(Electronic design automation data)
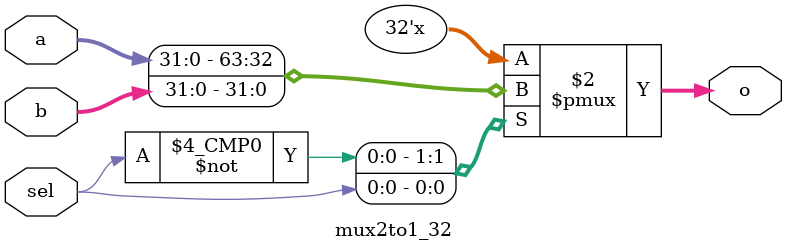
<source format=v>
`timescale 1ns / 1ps
module mux2to1_32(input  sel,input  [31:0]a, input  [31:0]b, output reg [31:0]o);

    always @(*) begin
       case (sel)
		    1'b0 : begin o <= a; end
			 1'b1 : begin o <= b; end
       endcase
    end

endmodule


</source>
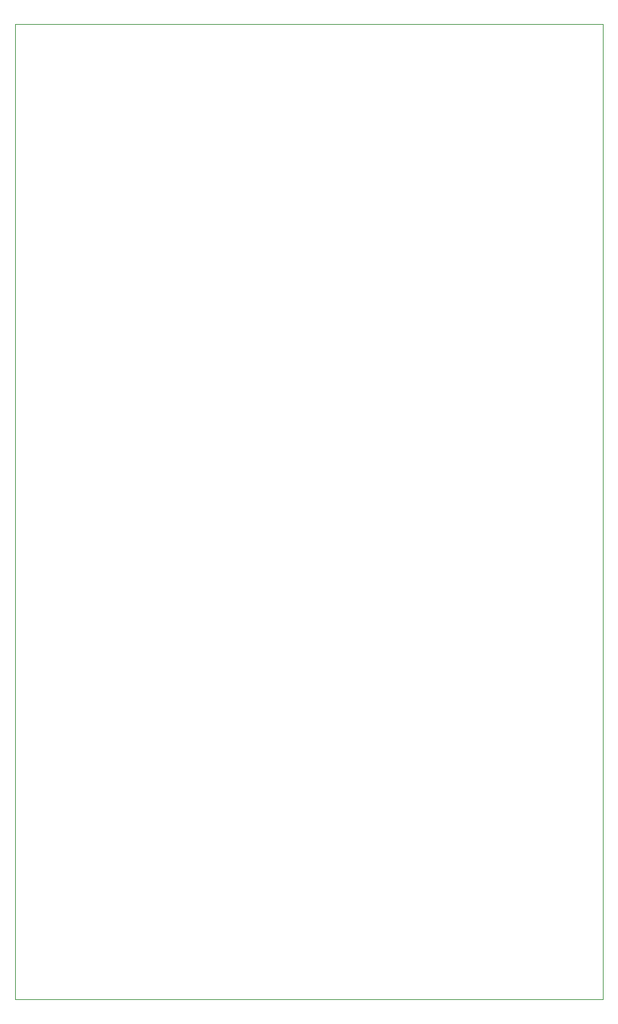
<source format=gbr>
%FSLAX34Y34*%
G04 Gerber Fmt 3.4, Leading zero omitted, Abs format*
G04 (created by PCBNEW (2014-03-19 BZR 4756)-product) date Thu May 22 10:07:56 2014*
%MOIN*%
G01*
G70*
G90*
G04 APERTURE LIST*
%ADD10C,0.005906*%
%ADD11C,0.003937*%
G04 APERTURE END LIST*
G54D10*
G54D11*
X13000Y-13000D02*
X41500Y-13000D01*
X13000Y-60250D02*
X13000Y-13000D01*
X41500Y-60250D02*
X13000Y-60250D01*
X41500Y-13000D02*
X41500Y-60250D01*
X13000Y-42500D02*
X13000Y-60250D01*
M02*

</source>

- [YOUR OBJECTIVE] Out of the entries, report each line that contains the word "begin".

- [REPLY]
    always @(*) begin
		    1'b0 : begin o <= a; end
			 1'b1 : begin o <= b; end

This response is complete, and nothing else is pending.